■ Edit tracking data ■
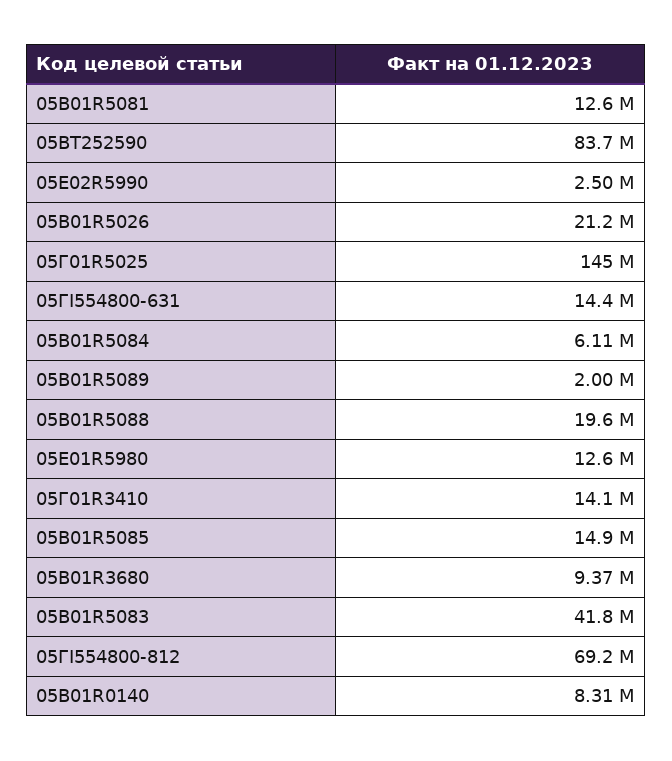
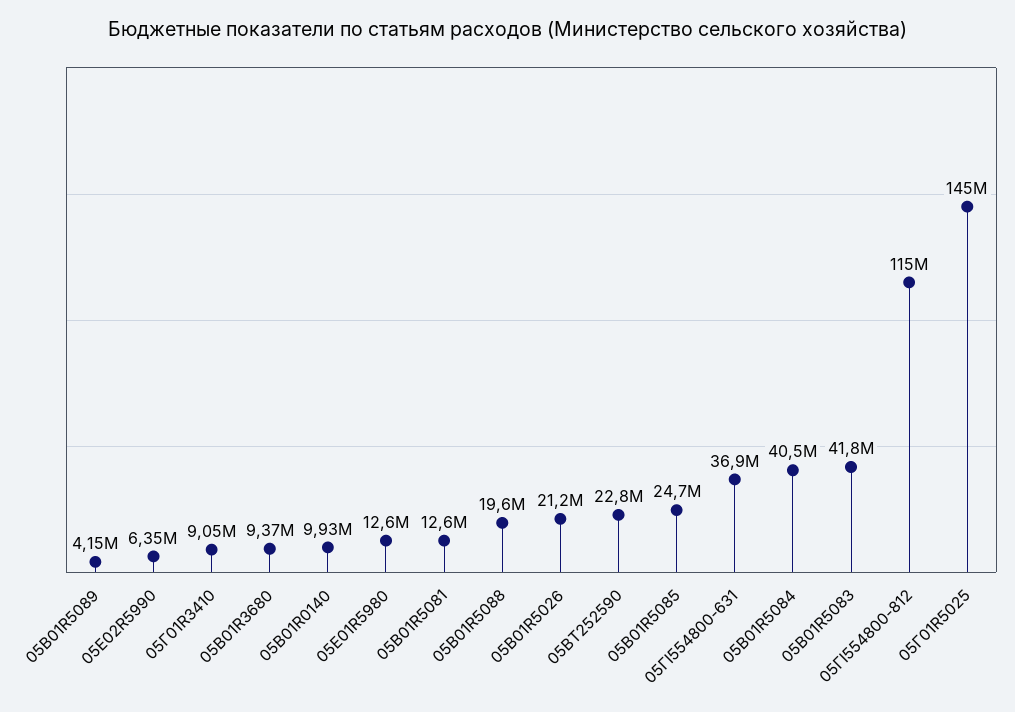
05ВT252590: 83700000 -> 22800000
05Е02R5990: 2500000 -> 6350000
05ГI554800-631: 14400000 -> 36900000
05В01R5084: 6110000 -> 40500000
05В01R5089: 2000000 -> 4150000
05Г01R3410: 14100000 -> 9050000
05В01R5085: 14900000 -> 24700000
05ГI554800-812: 69200000 -> 115000000
05В01R0140: 8310000 -> 9930000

■ WHAT THE TASK ASKS ■
When you copy the data, keep every line exact and drop the pictures.

■ RESPONSE ■
05ВT252590: 83700000 -> 22800000
05Е02R5990: 2500000 -> 6350000
05ГI554800-631: 14400000 -> 36900000
05В01R5084: 6110000 -> 40500000
05В01R5089: 2000000 -> 4150000
05Г01R3410: 14100000 -> 9050000
05В01R5085: 14900000 -> 24700000
05ГI554800-812: 69200000 -> 115000000
05В01R0140: 8310000 -> 9930000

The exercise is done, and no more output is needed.